After months of being confined, Americans are slowly resuming pre-pandemic activities. In preparation for the new normal, and in hopes of preventing the spread of COVID-19, architects are working with employers to reconfigure offices and reception areas, helping restaurant-owners rethink their dining rooms, and assisting cultural institutions to create new operations plans. Clients are probably looking at staggered work schedules, tinkering with mechanical systems, and updating cleaning protocols. As one additional precaution, designers might be considering replacing finishes with those that include antimicrobial treatments. But materials experts and green-building advocates question the effectiveness of many such substances and advise caution, because of possible negative consequences for humans and the environment.

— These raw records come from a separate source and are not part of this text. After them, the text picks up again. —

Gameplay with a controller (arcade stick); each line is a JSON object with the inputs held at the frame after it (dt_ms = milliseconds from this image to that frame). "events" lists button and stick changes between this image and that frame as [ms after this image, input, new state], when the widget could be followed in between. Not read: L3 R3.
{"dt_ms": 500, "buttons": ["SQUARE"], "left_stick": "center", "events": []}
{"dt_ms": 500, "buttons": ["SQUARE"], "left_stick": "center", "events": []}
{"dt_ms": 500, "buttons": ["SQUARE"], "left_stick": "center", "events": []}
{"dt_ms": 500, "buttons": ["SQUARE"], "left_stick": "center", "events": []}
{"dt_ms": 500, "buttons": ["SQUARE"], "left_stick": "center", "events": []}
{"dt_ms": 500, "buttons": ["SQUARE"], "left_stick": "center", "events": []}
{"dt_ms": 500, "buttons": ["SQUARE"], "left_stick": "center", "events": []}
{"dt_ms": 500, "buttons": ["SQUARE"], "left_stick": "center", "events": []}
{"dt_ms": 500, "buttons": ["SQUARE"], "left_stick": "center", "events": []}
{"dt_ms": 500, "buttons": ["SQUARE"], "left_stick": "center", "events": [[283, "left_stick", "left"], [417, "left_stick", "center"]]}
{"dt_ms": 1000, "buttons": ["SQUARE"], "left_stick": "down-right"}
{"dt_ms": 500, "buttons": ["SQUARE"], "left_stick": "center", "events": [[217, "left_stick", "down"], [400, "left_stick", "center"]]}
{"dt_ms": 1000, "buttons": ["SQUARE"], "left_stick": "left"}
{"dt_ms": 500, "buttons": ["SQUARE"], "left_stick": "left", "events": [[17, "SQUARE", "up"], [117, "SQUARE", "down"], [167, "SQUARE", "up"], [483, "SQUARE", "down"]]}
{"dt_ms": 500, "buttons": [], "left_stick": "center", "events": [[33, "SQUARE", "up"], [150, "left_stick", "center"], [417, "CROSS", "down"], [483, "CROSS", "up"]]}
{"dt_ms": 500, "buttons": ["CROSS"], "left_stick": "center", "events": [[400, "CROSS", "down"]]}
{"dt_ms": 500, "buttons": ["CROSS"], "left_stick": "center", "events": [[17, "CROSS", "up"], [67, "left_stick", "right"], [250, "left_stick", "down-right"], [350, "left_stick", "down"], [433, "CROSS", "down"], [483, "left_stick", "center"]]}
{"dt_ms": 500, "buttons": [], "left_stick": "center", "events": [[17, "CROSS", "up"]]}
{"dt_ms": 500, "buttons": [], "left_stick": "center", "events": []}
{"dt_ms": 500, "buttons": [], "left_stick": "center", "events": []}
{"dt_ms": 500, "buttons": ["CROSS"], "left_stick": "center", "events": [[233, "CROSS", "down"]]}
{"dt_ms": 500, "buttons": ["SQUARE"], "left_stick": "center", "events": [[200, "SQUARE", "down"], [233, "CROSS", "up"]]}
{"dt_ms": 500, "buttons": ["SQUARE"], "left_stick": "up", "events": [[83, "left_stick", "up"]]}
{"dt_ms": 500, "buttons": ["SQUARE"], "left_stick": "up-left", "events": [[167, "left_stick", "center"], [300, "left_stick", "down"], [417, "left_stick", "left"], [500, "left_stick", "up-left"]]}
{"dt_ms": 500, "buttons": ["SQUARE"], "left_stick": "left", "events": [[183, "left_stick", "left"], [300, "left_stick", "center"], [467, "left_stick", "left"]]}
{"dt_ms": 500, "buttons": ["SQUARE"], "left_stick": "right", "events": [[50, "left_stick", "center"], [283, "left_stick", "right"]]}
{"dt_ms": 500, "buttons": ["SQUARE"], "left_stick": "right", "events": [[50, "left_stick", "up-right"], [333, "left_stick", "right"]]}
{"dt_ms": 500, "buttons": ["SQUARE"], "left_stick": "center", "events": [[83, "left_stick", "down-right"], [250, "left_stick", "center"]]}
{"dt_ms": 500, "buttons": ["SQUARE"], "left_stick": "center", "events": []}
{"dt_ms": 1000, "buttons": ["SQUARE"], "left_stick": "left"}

What is an antimicrobial? The term can apply to antibacterials, biocides, and pesticides. These substances are used in thousands of consumer items, including cleaning products, household goods, and clothing. They are also incorporated into many building materials, often as preservatives, to protect the product from decay and degradation. For instance, antimicrobial agents are sometimes included in ductwork insulation to inhibit mold and mildew as a result of condensation; in paint to prevent it from spoiling in the can; and in certain plastics, to maintain flexibility. But, increasingly, antimicrobials are added to products that are then marketed—either explicitly or implicitly—as providing a health benefit to building occupants. These are the ones that specifiers should be skeptical of, say sources, products that take advantage of the public perception that all microbes are bad and that all antimicrobials must therefore be good. “The marketing aims to reinforce existing consumer beliefs,” says Bill Walsh, founder of the Healthy Building Network (HBN), a research and policy organization.

Typical products containing antimicrobials.

Image © courtesy Perkins and Will, click to enlarge.

Hospitals and clinics would seem the best fit for potential germ-fighting products, especially since preventing health-care-associated infections (HAIs) is a top priority in such settings. However, government agencies, leading medical institutions, and sustainable hospital proponents have called into question the utility of using antimicrobials in interior finishes as a means of infection control. Guidance on controlling infection for hospitals, first published in 2003 by the Centers for Disease Control (CDC) and updated last year, says that there is no evidence available to suggest that use of items impregnated with antimicrobials makes patients healthier or prevents disease. In 2015, the giant managed-care provider Kaiser Permanente banned 15 antimicrobial agents from furnishings and finishes in its facilities, also citing a lack of evidence of their effectiveness. And in 2016, the nonprofit Health Care Without Harm (PDF) published a study that reviewed existing research on antimicrobial additives and HAIs. It found that textiles and surfaces with such treatments “have rarely been evaluated in well-designed clinical studies for their effectiveness in contributing to HAI reduction,” determining that the benefits and risks of antimicrobial substances in hospital furnishings were still largely unknown.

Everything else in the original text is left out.